BEGIN Exercise material

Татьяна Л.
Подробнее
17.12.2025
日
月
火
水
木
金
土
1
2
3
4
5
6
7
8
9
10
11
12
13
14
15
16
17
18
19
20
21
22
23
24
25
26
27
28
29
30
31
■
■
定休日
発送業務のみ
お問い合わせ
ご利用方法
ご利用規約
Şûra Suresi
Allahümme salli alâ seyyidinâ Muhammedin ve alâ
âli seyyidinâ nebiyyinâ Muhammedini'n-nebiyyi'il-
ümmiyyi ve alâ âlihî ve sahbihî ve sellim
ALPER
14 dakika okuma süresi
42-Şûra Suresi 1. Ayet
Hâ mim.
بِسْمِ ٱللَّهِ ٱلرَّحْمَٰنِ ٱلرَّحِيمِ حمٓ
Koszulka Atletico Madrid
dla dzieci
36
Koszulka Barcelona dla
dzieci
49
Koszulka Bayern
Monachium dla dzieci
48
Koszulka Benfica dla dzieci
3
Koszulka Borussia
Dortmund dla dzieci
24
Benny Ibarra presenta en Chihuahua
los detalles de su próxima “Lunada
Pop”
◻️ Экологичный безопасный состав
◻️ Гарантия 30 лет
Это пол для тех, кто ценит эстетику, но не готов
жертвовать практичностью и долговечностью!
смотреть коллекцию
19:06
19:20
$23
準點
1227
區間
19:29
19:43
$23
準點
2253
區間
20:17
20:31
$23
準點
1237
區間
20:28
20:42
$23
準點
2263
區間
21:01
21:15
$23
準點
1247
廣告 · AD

END Exercise material

- _Brief_:
Arrange the text of all the records as a JSON list of strings, one string per line, leaving out blank lines.

- _Result of the task_:
[
  "Татьяна Л.",
  "Подробнее",
  "17.12.2025",
  "日",
  "月",
  "火",
  "水",
  "木",
  "金",
  "土",
  "1",
  "2",
  "3",
  "4",
  "5",
  "6",
  "7",
  "8",
  "9",
  "10",
  "11",
  "12",
  "13",
  "14",
  "15",
  "16",
  "17",
  "18",
  "19",
  "20",
  "21",
  "22",
  "23",
  "24",
  "25",
  "26",
  "27",
  "28",
  "29",
  "30",
  "31",
  "■",
  "■",
  "定休日",
  "発送業務のみ",
  "お問い合わせ",
  "ご利用方法",
  "ご利用規約",
  "Şûra Suresi",
  "Allahümme salli alâ seyyidinâ Muhammedin ve alâ",
  "âli seyyidinâ nebiyyinâ Muhammedini'n-nebiyyi'il-",
  "ümmiyyi ve alâ âlihî ve sahbihî ve sellim",
  "ALPER",
  "14 dakika okuma süresi",
  "42-Şûra Suresi 1. Ayet",
  "Hâ mim.",
  "بِسْمِ ٱللَّهِ ٱلرَّحْمَٰنِ ٱلرَّحِيمِ حمٓ",
  "Koszulka Atletico Madrid",
  "dla dzieci",
  "36",
  "Koszulka Barcelona dla",
  "dzieci",
  "49",
  "Koszulka Bayern",
  "Monachium dla dzieci",
  "48",
  "Koszulka Benfica dla dzieci",
  "3",
  "Koszulka Borussia",
  "Dortmund dla dzieci",
  "24",
  "Benny Ibarra presenta en Chihuahua",
  "los detalles de su próxima “Lunada",
  "Pop”",
  "◻️ Экологичный безопасный состав",
  "◻️ Гарантия 30 лет",
  "Это пол для тех, кто ценит эстетику, но не готов",
  "жертвовать практичностью и долговечностью!",
  "смотреть коллекцию",
  "19:06",
  "19:20",
  "$23",
  "準點",
  "1227",
  "區間",
  "19:29",
  "19:43",
  "$23",
  "準點",
  "2253",
  "區間",
  "20:17",
  "20:31",
  "$23",
  "準點",
  "1237",
  "區間",
  "20:28",
  "20:42",
  "$23",
  "準點",
  "2263",
  "區間",
  "21:01",
  "21:15",
  "$23",
  "準點",
  "1247",
  "廣告 · AD"
]